BACKGROUND: Bereaved people require varying levels of support, including the promotion of self-care strategies. Knowing what services to provide may be crucial for the journey to adaptation.
AIM: To map levels of agreement between practitioners’ perspectives and key messages from a previous literature review (Wimpenny et al, 2007).
METHOD: Telephone interviews were carried out with 59 service providers.
RESULTS AND DISCUSSION: The top three priorities for developing bereavement care were: education for health and social care professionals; taking a compassionate approach; and recognising grief as a normal process. Examples of established services exist, but opportunities to promote self-care in recently bereaved people are often missed.
CONCLUSION: A coordinated approach to provision of information, advice and support led by appropriately educated practitioners is recommended.

Authors
Audrey I. Stephen, MSc, BSc, RGN
, is CSO research training fellow; Peter Wimpenny, PhD, Cert Ed, BSc, RGN, is associate director, Joanna Briggs Collaborating Centre; both at The Robert Gordon University, Aberdeen.

Background and literature review

The latter decades of the 20th century saw death, dying and bereavement become topics hidden from everyday life, even though everyone experiences these issues (Johnson, 2004). Now we should encourage discussion about how they can be absorbed into life in a way that makes them more acceptable (Arnason and Hafsteinsson, 2003). Greater awareness of these life events as unexceptional phenomena could enhance health and well-being, and also allow people and communities to be more aware and supportive of bereaved people. However, it appears that dealing with death, dying and bereavement, particularly in health and social care, is increasingly challenging. Practitioners tend to rely on people being able to adapt and care for themselves.

Changing perspectives on bereavement have resulted in recognition that loss through death is not something people recover from but something they adapt to and build into their lives (Stroebe and Schut, 1999). Research has also demonstrated that bereavement has an impact on health and well-being (Parkes, 2001). Engagement and interest in bereavement and its care should be the responsibility of all health and social care professionals, as greater understanding and development of services could have significant benefits for all. How to achieve this and which aspects to develop are not clear, as there is a plethora of perspectives and services. In addition, there is a need to assess when provision should be balanced with promoting self-care.

The moment of death and subsequent bereavement is one which produces a wide variety of emotional reactions: sadness; anger; separation distress; denial; loss of interest in self and social functioning; and constant replaying of events (Parkes, 1996). However, evidence clearly shows the presence of such strong feelings does not equate to poor outcomes for most people (Stroebe et al, 2005). Hence it is necessary to consider each person’s self-care abilities.

Definitions are hard to find for bereavement care although Schut et al (2001) said it might be about ‘benefiting the bereaved individual, to help him or her to deal with the emotional and practical problems following the loss of a loved one’. All nurses are likely to deal with this issue at some time, in practice as well as in their own lives. However, if grief is a normal process from which most people will emerge, the need for intervention has been questioned (Raphael et al, 2001). In addition, evidence of effectiveness of interventions is relatively weak (Jordan and Neimeyer, 2003).

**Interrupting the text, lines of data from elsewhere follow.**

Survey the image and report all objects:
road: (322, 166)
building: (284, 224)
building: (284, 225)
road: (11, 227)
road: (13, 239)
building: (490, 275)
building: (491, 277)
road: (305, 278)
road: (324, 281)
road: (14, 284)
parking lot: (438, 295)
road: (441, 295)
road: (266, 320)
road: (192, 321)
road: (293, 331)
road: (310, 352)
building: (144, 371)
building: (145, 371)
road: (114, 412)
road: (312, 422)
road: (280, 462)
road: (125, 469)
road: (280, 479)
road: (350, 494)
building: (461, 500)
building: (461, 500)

Even if we believe intervention is necessary, for example counselling, the effects may not be significant.

This research sought to establish the perspectives of health and social care practitioners in statutory and voluntary sectors, through a consultation and mapping process. This drew on a previous systematic literature review of bereavement (Wimpenny et al, 2007). This review’s outcomes were shared with participants, who considered what they might mean for bereavement care practice. Here, we examine the extent to which the review and practitioners’ perspectives might contribute to the debate about the level and type of service provision required.

Aim

The study aimed to map the level of agreement between service providers and the key messages from the literature review previously undertaken (Wimpenny et al, 2007). Ethical approval was received from the School of Nursing and Midwifery ethics review panel at The Robert Gordon University. The local NHS research ethics committee indicated that no formal application would be necessary.

Method

A telephone interview study was designed to gather service providers’ perspectives on bereavement and its care.

Recruitment was carried out using three methods:

  • Invitations to established contacts;

  • Invitations to additional contacts, through purposive sampling;

  • Invitations to snowball contacts (those interviewed were asked to nominate others).

Data collection
Telephone interviews took place with participants across Scotland and selected interviewees in other parts of the UK. Interviews were carried out by four members of the research team and each lasted about 40 minutes. The key messages from the literature review were shared with participants before the interview. During the interview respondents were asked to identify those aspects they saw as priorities in practice and rank the most important in terms of their work and that of their organisation. Participants were also asked to consider the national context and identify the biggest gaps between key messages and actual practice and, conversely, where the closest matches exist.
Results

The 59 participants came from a variety of fields, with palliative care and cancer services being the largest group (28.8%). This also reflected the findings of the literature review, in that services for bereavement care in this area are often well developed. Other fields of interest included spiritual care, counselling, education, academic work, mental health and perinatal/neonatal care.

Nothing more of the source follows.